Will April’s demonstrations turn into a general strike in May for the Rose City? In the wake of last month’s mass protests for immigrant rights, more than a few local organizers are calling for a May Day of action (see the community calendar) that will carry some economic as well as political punch to it.
This is not the wishful thinking or empty threats heard from time to time by members of Portland’s Left. A number of remarkable things happened last month when the Latino community turned out to protest the latest vile work of U.S. Rep. James F. Sensenbrenner, Jr., the man who brought you the Real ID Act of 2005 and who now wants to turn hundreds of thousands of Latinos into felons.
First of all, it wasn’t just the radical son or daughter who took to the streets here or elsewhere in the nation. Entire families turned out to voice their opposition. Second, people walked off the job and left classrooms to be part of this important event. The voices calling out weren’t echoing off empty building walls. At least one Gresham fast food restaurant closed because workers left to protest. No one knows how many other businesses suffered some economic loss from lack of workers. Third, and most important, was that the people soon left organizers in the dust. No top-down orders about routes, monitors or who orders the port-a-potties. The April 10 and 14 protests were driven by the masses, not the leadership.
If there was one jarring note in all of this, it was the absence of non-Latino participation. There was representation of Portland’s hardcore Left as well as of labor despite the difficulty of this issue inside the more conservative unions. The most noticeable absence was the peace movement. Now I’m sure there were some individual peace activists there, however, for a movement that keeps saying they want to reach out to people of color, there was little of that going on during the mass rallies and marches.
It sounds like they will have another chance.
As I said at the beginning of this column, the buzz about a general strike is different this time. People aren’t necessarily using that phrase, however, they are talking about reaching a magnitude of protest that hasn’t occurred since the before the start of the war in Iraq. What could occur here might be something akin to the recent defeat of an awful youth worker bill in France. Thousands of youth, workers and others turned out. It wasn’t the power of their arguments or the clashes with police that made them prevail. It was disruption of the economy from so many people stepping back from the machine and letting it go idle that brought the government around.
The fight for immigrant rights can be won the same way. It will take the Latino community staying the course it set upon last month and building upon those successes by bringing more members of their community out of the workplace, classroom and home to demonstrate in the streets. It will also take their allies joining them in solidarity.
These plans are already causing anxiety among some of those allies. Supportive liberal churches and non-profit groups are not comfortable with the idea of a general strike and its class warfare implications. Others feel the absence of a spelled out agenda for these actions calls for pause before escalating to a new level.
Some of these concerns may be legitimate, however, there comes a time when allies must be willing to follow.
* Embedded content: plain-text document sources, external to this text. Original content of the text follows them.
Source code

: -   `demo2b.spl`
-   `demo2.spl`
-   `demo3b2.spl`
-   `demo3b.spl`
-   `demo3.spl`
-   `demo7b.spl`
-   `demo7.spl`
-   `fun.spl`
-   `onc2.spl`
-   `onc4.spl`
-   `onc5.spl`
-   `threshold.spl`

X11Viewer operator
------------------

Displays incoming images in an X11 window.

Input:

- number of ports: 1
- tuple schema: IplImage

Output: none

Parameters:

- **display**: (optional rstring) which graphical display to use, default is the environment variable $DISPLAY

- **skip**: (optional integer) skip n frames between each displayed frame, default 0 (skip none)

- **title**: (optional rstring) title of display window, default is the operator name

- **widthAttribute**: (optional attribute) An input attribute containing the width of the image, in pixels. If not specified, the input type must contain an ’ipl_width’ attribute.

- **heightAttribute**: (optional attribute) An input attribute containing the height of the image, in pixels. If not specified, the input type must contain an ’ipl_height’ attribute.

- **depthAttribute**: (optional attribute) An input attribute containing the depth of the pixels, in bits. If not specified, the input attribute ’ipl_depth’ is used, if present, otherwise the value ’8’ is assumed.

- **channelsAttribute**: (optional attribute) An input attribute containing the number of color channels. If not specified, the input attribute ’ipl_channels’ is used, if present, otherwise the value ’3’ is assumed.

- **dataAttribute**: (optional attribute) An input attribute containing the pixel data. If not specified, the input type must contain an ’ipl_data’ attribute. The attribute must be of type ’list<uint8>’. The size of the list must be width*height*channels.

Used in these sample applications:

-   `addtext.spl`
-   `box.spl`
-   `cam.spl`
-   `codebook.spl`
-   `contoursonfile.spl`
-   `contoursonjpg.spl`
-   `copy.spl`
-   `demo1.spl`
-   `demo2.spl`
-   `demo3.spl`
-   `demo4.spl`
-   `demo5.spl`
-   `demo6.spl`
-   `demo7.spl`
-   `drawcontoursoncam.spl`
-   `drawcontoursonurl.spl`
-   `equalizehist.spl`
Should the path down which they are taken present unacceptable risks — revocation of a union’s charter, for instance — then they can always stand aside. The key is that they not become an obstacle to the people taking the biggest risk of all by placing themselves and their families at risk of arrest and possibly deportation.
As for the question of agendas, the immigrant rights movement is striking at one of the most fundamental issues facing millions of humans: the right to exist — the right to exist in a place of our choosing without being exploited for our labor, imprisoned or driven across some arbitrary line on a map.
They are doing it, furthermore, in the most appropriate way: exercising that right to the fullest degree possible.
There is no violence in stepping out from behind the fast food counter, leaving the office cubicle or walking away from the road grader to exercise our right to exist alongside our husbands, wives, children, co-workers, friends and neighbors.
iolence, should it come, and the greater our numbers the less likely it will, will be from the exploiters and only further expose them for what they are.
Should our Latino sisters and brothers turn out once gain this month, join them in the streets in making history.